▶ _Kutipan_
+ + + +

A. Pengertian
Qadha dalam bahasa Arab artinya adalah hukum (الحكم) dan penunaian (الأداء).
Sedangkan qadha secara istilah dalam ibadah menurut Ibnu Abidin adalah : Mengerjakan kewajiban setelah lewat waktunya
Sedangkan Ad-Dardir menyebutkan dengan makna qadha' sebagai : Mengejar ibadah yang telah keluar waktunya
Bila suatu ibadah dikerjakan pada waktu yang telah lewat, disebut dengan istilah qadha. Sedangkan bila dikerjakan pada waktunya, disebut adaa' (أداء).
Sedangkan bila sebuah ibadah telah dikerjakan pada waktunya namun diulangi kembali, istilahnya adalah i'adah .(إعادة)
B. Masyru'iyah
Mengqadha' shalat disyariatkan dan diperintahkan di dalam Al-Quran dan sunnah.
1. Al-Quran
Shalat adalah kewajiban utama tiap muslim. Dan hal-hal yang sekiranya membuat seseorang terhalang dari melakukan shalat pada waktu tertentu di tempat tertentu, tidaklah membuat kewajiban shalat itu menjadi gugur.
Orang yang karena satu dan lain hal, terlewat kewajiban shalatnya, tetap dibebankan kewajiban mengerjakan shalat. Dan bila tidak diganti dengan qadha' shalat, maka ancaman siksa sudah tegas di dalam kitabullah.
Di dalam Al-Quran Al-Kariem, Allah SWT menegaskan bahwa orang yang disiksa di dalam neraka Saqar adalah mereka yang tidak mengerjakan shalat.
"Apakah yang memasukkan kamu ke dalam Saqar?" Mereka menjawab: "Kami dahulu tidak termasuk orang-orang yang mengerjakan shalat. (QS. Al-Muddatstsir : 42-43)
2. Hadits
Amalan yang pertama kali akan ditanya di hari qiyamat adalah masalah shalat.
Sesungguhnya yang pertama kali akan dihisab dari manusia dari amalnya pada hari kiamat adalah masalah shalat. (HR. Abu Daud)
C. Hukum Mengerjakan Shalat Qadha'
Para ulama sepakat bahwa hukum mengqadha' shalat wajib yang terlewat tidak dikerjakan pada waktunya itu wajib, sebagaimana shalat hukum aslinya.
Kalau shalat Dzhuhur itu shalat yang wajib, tetapi karena satu dan lain hal terlewat tidak dikerjakan, maka kewajiban untuk mengerjakan shalat Dzhuhur itu tetap ada dan wajib.
Dan bila ditinggalkan tetap akan menanggung dosa besar, sebagaimana disebutkan pada ayat di atas, yaitu diceburkan ke dalam neraka Saqar.
Al-Imam As-Suyuthi berkata bahwa setiap orang yang dibebani kewajiban untuk mengerjakan sesuatu, lalu tidak terlaksana, maka dia wajib mengqadha'nya agar mendapatkan kemashlahatan.
D. Syarat Mengerjakan Shalat Qadha'
Tidak semua orang diwajibkan untuk mengqadha' shalat yang terlewat. Mereka yang bukan mukallaf, bila memang tidak shalat atau shalatnya terlewat, tidak ada kewajiban untuk mengqadha' shalatnya.

+ + + +

▶ _Bagian Latihan_
- A) Menurut kutipan tentang qadha shalat, apa istilah untuk ibadah yang sudah dikerjakan pada waktunya tetapi diulangi kembali?
- B) Ringkaslah kutipan tentang qadha shalat dalam dua kalimat.
- C) Teruskan kutipan tentang qadha shalat dengan menulis bagian yang menyambung langsung setelah kalimat terakhirnya.

Cuplikan dari kumpulan data
+ + + +

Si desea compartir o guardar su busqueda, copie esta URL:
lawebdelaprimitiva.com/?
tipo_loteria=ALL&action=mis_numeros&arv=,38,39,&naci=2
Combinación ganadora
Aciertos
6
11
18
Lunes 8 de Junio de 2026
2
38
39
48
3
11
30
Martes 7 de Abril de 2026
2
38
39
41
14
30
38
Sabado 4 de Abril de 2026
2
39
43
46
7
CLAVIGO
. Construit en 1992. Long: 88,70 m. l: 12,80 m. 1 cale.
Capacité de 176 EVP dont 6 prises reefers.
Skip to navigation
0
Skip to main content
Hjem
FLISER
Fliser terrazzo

+ + + +

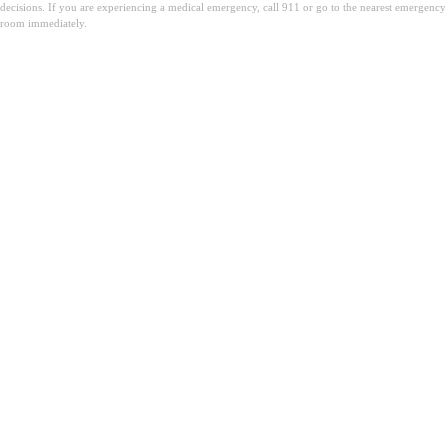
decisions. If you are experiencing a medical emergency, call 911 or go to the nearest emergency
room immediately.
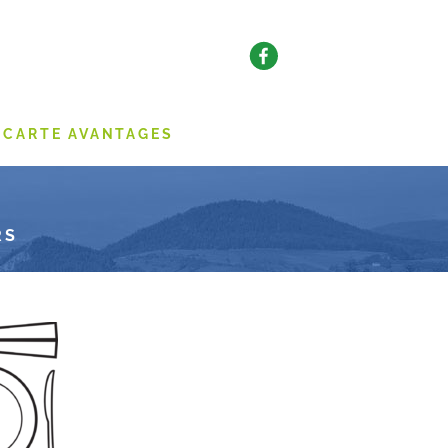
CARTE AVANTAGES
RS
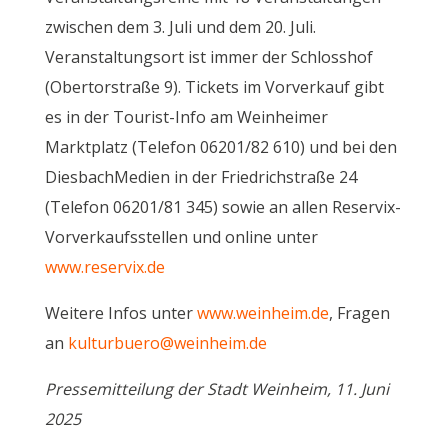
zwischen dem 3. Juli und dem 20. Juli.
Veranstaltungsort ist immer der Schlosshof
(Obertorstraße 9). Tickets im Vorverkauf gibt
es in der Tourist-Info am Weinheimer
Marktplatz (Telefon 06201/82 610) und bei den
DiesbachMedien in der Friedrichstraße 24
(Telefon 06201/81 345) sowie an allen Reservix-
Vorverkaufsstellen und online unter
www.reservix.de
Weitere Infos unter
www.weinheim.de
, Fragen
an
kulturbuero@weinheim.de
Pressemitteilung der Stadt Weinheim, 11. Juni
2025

+ + + +

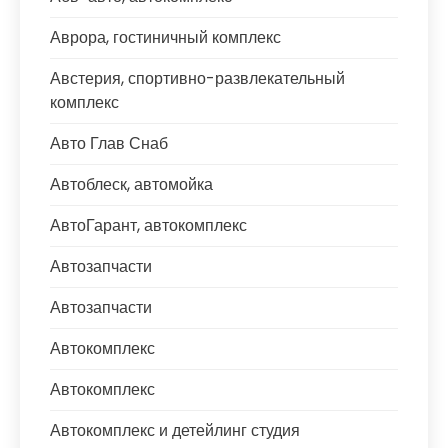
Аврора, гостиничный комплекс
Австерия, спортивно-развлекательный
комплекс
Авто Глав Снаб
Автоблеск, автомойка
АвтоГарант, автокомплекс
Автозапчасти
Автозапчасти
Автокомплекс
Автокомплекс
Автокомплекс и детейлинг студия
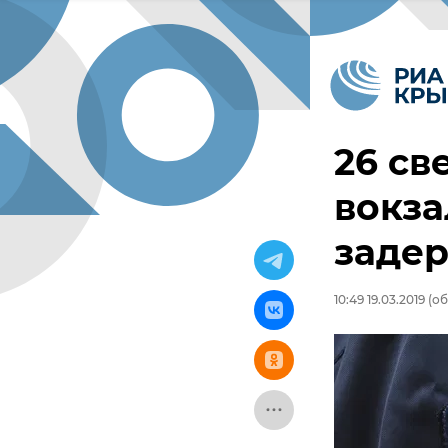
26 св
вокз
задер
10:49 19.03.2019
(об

+ + + +

▶ _Kumpulan Jawaban_
- A) Istilahnya adalah i'adah (إعادة).

- B) Qadha adalah mengerjakan ibadah setelah waktunya lewat, berbeda dengan adaa' yang dikerjakan pada waktunya dan i'adah yang berarti mengulang ibadah yang sudah dikerjakan pada waktunya. Mengqadha' shalat disyariatkan dalam Al-Quran dan sunnah, dan para ulama sepakat bahwa hukumnya wajib bagi shalat wajib yang terlewat, kecuali bagi orang yang bukan mukallaf.

- C)
1. Muslim
Seorang muslim yang sudah dibebani untuk mengerjakan kewajiban-kewajiban agama, maka dia wajib mengqadha ibadahnya yang terlewat itu.
Namun seorang yang baru saja masuk Islam dan sebelumnya belum pernah menjadi muslim, tidak ada kewajiban untuk mengqadha' shalatnya yang terlewat. Sebab sebelum menjadi muslim, memang tidak ada kewajiban untuk mengerjakan shalat.
Sedangkan seorang muslim yang sempat murtad sebentar lalu kembali lagi menjadi muslim, maka para ulama mengatakan bahwa bila dia sempat meninggalkan shalat, dia wajib menggantinya dengan menqadha'.
Begitu juga bila dia pernah pergi haji, maka ketika dia sempat murtad dan kembali lagi masuk Islam, haji yang pernah dia lakukan itu hilang dan dia wajib mengerjakan lagi ibadah haji dari awal.
2. Akil
Seorang yang tidak berakal memang tidak wajib mengerjakan shalat, seperti orang gila. Orang gila itu memang tidak diwajibkan untuk mengerjakan shalat fardhu.
Maka kalau ada seorang muslim sempat beberapa saat gila, lalu dia sembuh dari gilanya, dan selama dia gila tidak mengerjakan shalat, tidak ada kewajiban untuk mengqadha' shalatnya yang terlewat.
3. Baligh
Anak kecil yang belum baligh, pada dasarnya tidak dibebani dengan kewajiban mengerjakan shalat. Sehingga bila ada anak kecil tidak shalat, tentu di sisi Allah tidak berdosa.
Manakala anak itu mencapai usia baligh, maka tidak ada kewajiban untuk membayar shalat yang sempat ditinggalkannya itu. Tidak ada qadha' shalat buat anak yang belum baligh.
E. Penyebab Shalat Terlewat
Orang yang meninggalkan shalat karena sengaja meninggalkannya, entah karena malas atau lalai, dia wajib mengqadha'.
Sebenarnya terlewatnya shalat itu bukan hanya disebabkan hal-hal negatif, seperti kemalasan, kelalaian atau kurang iman. Juga tidak melulu karena kemunafikan.
Sebab ada hal-hal yang syar'i dimana seseorang berada pada keadaan dimana dia tidak mungkin melakukan shalat.
Di antaranya :
1. Karena Perang
Rasulullah Saw pernah terlewat empat waktu shalat dalam perang Khandaq, yaitu shalat Dhuhur, Ashar, Maghrib dan Isya'.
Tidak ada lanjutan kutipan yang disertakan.